# Snapper Throats & Fajitas!



## doslocosranch (Apr 24, 2006)

Decided to grill some throats and fajtas yesterday!
Fajita Marinade
Herdez Salsa Verde 2 cans
Lime Juice 1 or 2 limes
Fiesta fajita seasoning
Soy Sauce 1/4 cup
Worcesterschire Sauce 1/4 cup
Snapper
Spray w/ Olive Oil
Sprinkle Tony C's (to taste)

Enjoy!


----------



## cookie (Oct 26, 2004)

okay i will bite whats a snapper throat?


----------



## Hop (May 21, 2004)

A rare bird that has tiny wings! 
It's the throat out of a fish. The piece of meat that most throw away, It's loacted between the gills and the pectoral fins. It's the best part of a redfish or snapper IMO. And grilled is the only way to go! Leave the scales on and face them down on the pit. Soon as the meat flakes it's done.
Nice grub dos!
--Hop


----------



## Instigator (Jul 6, 2004)

**Work to complete**.
(A) Answer these about the snapper throats thread, one line each:
(i) How much soy sauce goes into the fajita marinade?
(ii) Where on the fish is the throat located?
(iii) How can you tell the grilled throat is done?
(B) Please go on with the snapper throats thread from where it stops.
The material after this is not needed.

**Collected material**.

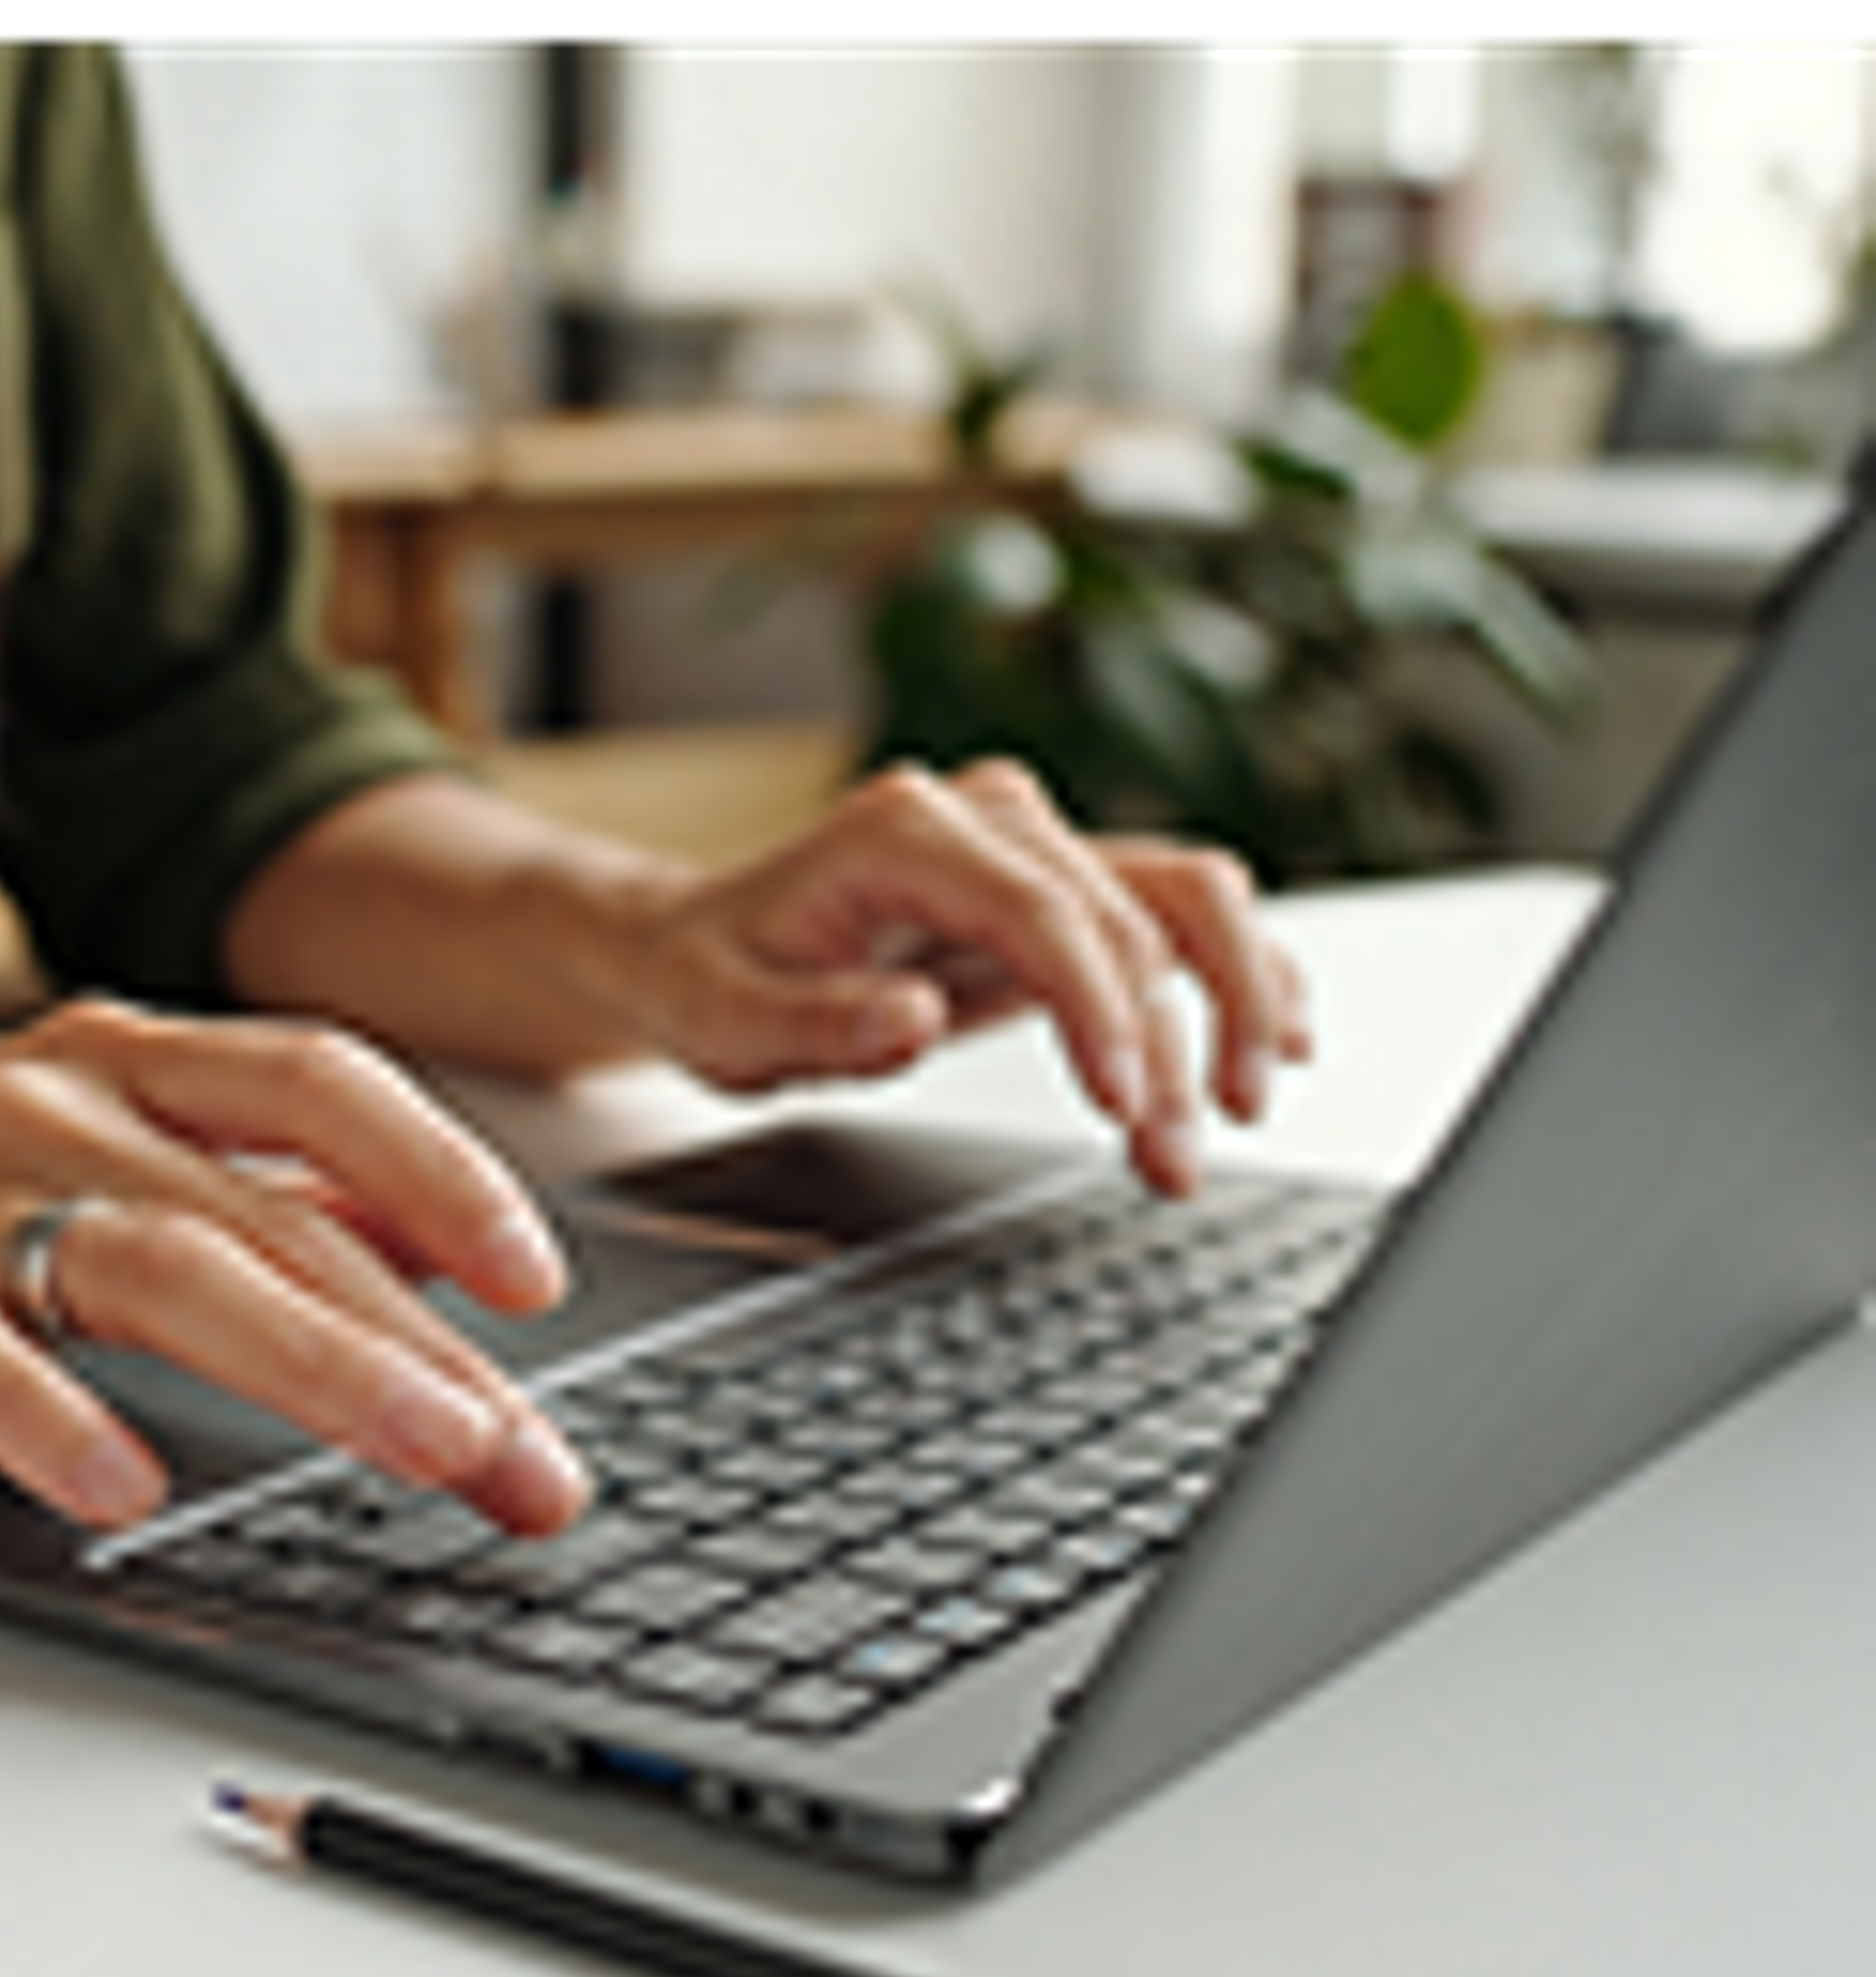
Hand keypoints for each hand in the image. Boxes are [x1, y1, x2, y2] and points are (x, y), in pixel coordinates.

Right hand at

**Numbered answers**.
(A)
(i) 1/4 cup
(ii) Between the gills and the pectoral fins
(iii) The meat flakes.

(B)
Hop, try scaling them (before they come off the fish) and tossing them in a deep fryer. The Yacht Club in Port Isabel built a big following on them done that way. Also, the photo shows throats without the skirts (belly meat) and that is as good or better than the main part of the throat. 

Redfish throats aren't half bad either and AJ's may be the best of all. I've doubled my take at the cleaning table many times from guys who don't want to bother with/don't know/have bone issues. Once I traded a barely keeper flounder for probably 25 pounds of the best eating ever. I love those guys.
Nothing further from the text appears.